#### DATA EXCERPTS ####

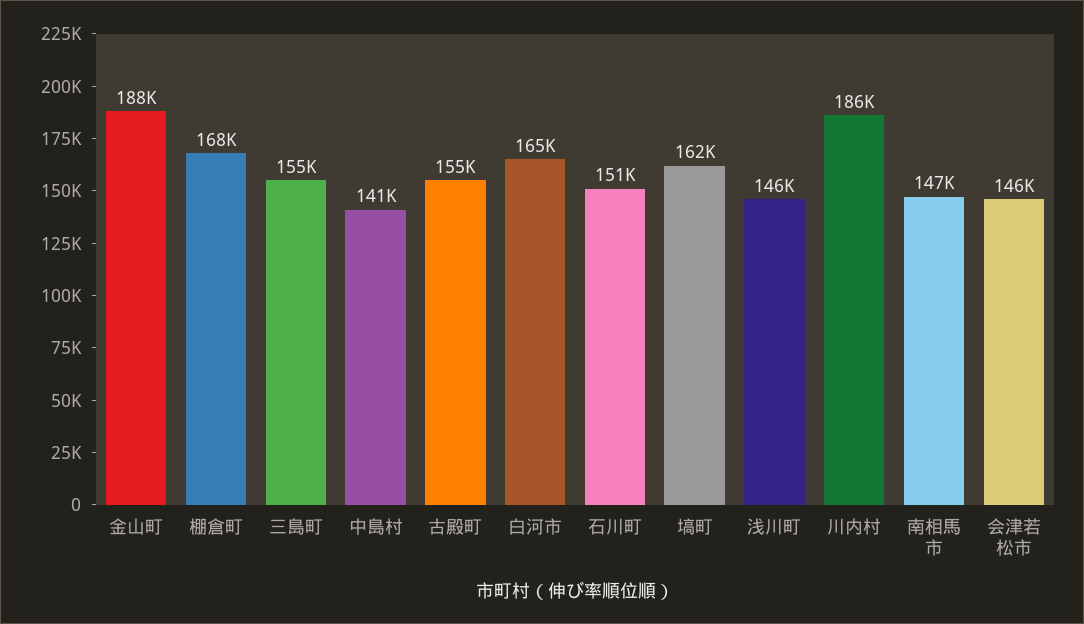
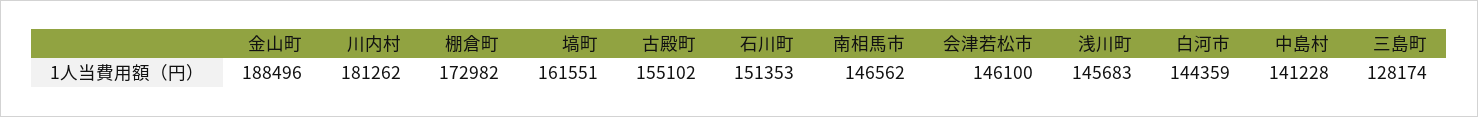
  {
    "金山町": 188496,
-   "棚倉町": 168000,
+   "棚倉町": 172982,
-   "三島町": 155000,
+   "三島町": 128174,
    "中島村": 141228,
    "古殿町": 155102,
-   "白河市": 165000,
+   "白河市": 144359,
    "石川町": 151353,
    "塙町": 161551,
    "浅川町": 145683,
-   "川内村": 186000,
+   "川内村": 181262,
    "南相馬市": 146562,
    "会津若松市": 146100
  }

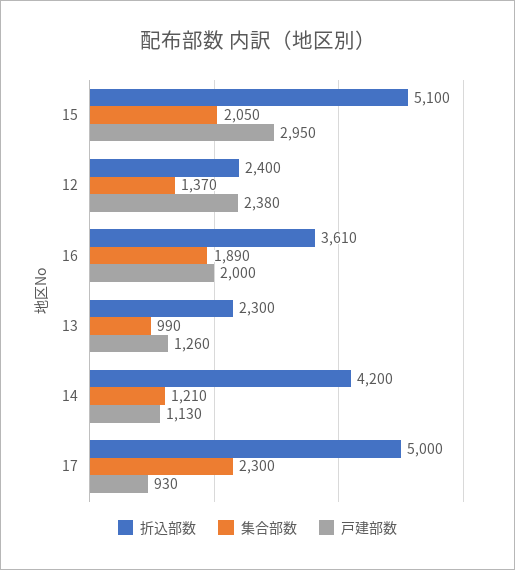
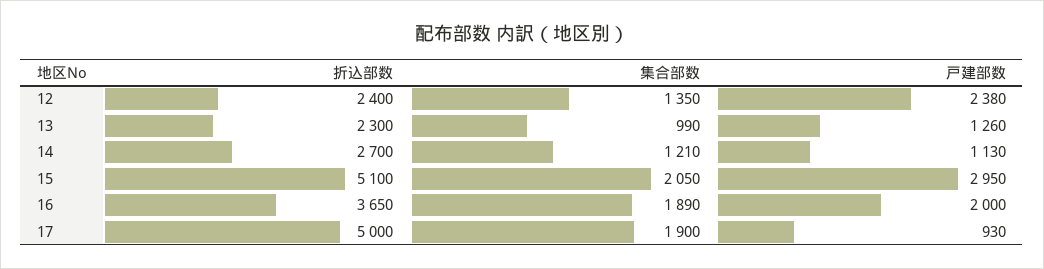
  {
    "折込部数": {
      "15": 5100,
      "12": 2400,
-     "16": 3610,
+     "16": 3650,
      "13": 2300,
-     "14": 4200,
+     "14": 2700,
      "17": 5000
    },
    "集合部数": {
      "15": 2050,
-     "12": 1370,
+     "12": 1350,
      "16": 1890,
      "13": 990,
      "14": 1210,
-     "17": 2300
+     "17": 1900
    },
    "戸建部数": {
      "15": 2950,
      "12": 2380,
      "16": 2000,
      "13": 1260,
      "14": 1130,
      "17": 930
    }
  }

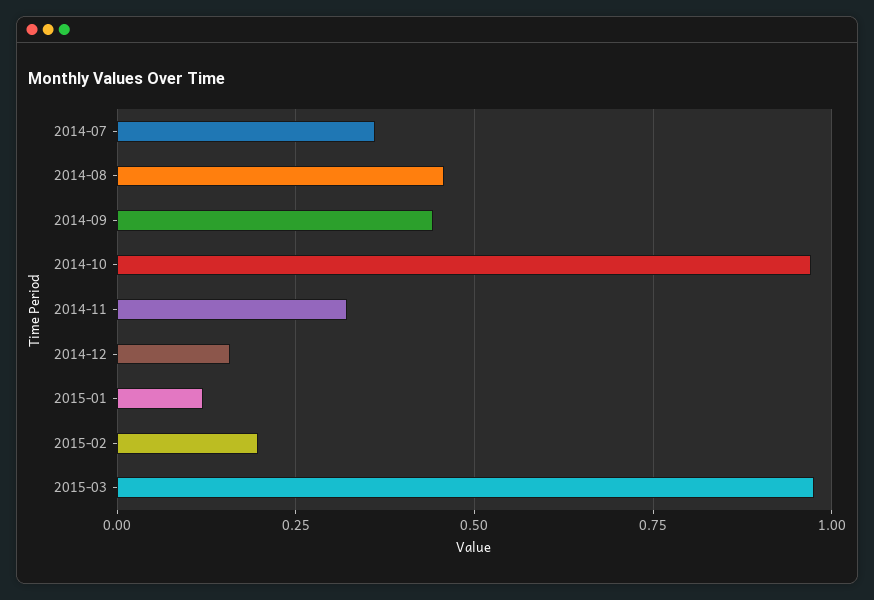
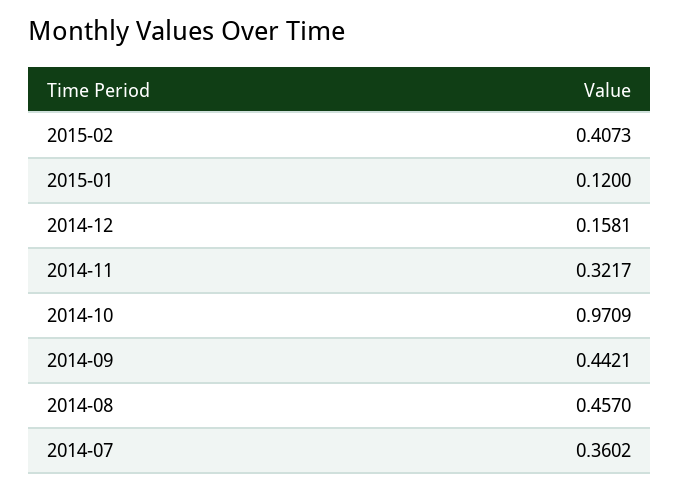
  {
    "2014-07": 0.3602,
    "2014-08": 0.457,
    "2014-09": 0.4421,
    "2014-10": 0.9709,
    "2014-11": 0.3217,
    "2014-12": 0.1581,
    "2015-01": 0.12,
-   "2015-02": 0.2,
+   "2015-02": 0.4073
-   "2015-03": 0.975
  }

####

*TO DO*
Since the pictures are not wanted, repeat only the rest of the material, exactly as given.

*ANSWER SPACE*
  {
    "金山町": 188496,
-   "棚倉町": 168000,
+   "棚倉町": 172982,
-   "三島町": 155000,
+   "三島町": 128174,
    "中島村": 141228,
    "古殿町": 155102,
-   "白河市": 165000,
+   "白河市": 144359,
    "石川町": 151353,
    "塙町": 161551,
    "浅川町": 145683,
-   "川内村": 186000,
+   "川内村": 181262,
    "南相馬市": 146562,
    "会津若松市": 146100
  }

  {
    "折込部数": {
      "15": 5100,
      "12": 2400,
-     "16": 3610,
+     "16": 3650,
      "13": 2300,
-     "14": 4200,
+     "14": 2700,
      "17": 5000
    },
    "集合部数": {
      "15": 2050,
-     "12": 1370,
+     "12": 1350,
      "16": 1890,
      "13": 990,
      "14": 1210,
-     "17": 2300
+     "17": 1900
    },
    "戸建部数": {
      "15": 2950,
      "12": 2380,
      "16": 2000,
      "13": 1260,
      "14": 1130,
      "17": 930
    }
  }

  {
    "2014-07": 0.3602,
    "2014-08": 0.457,
    "2014-09": 0.4421,
    "2014-10": 0.9709,
    "2014-11": 0.3217,
    "2014-12": 0.1581,
    "2015-01": 0.12,
-   "2015-02": 0.2,
+   "2015-02": 0.4073
-   "2015-03": 0.975
  }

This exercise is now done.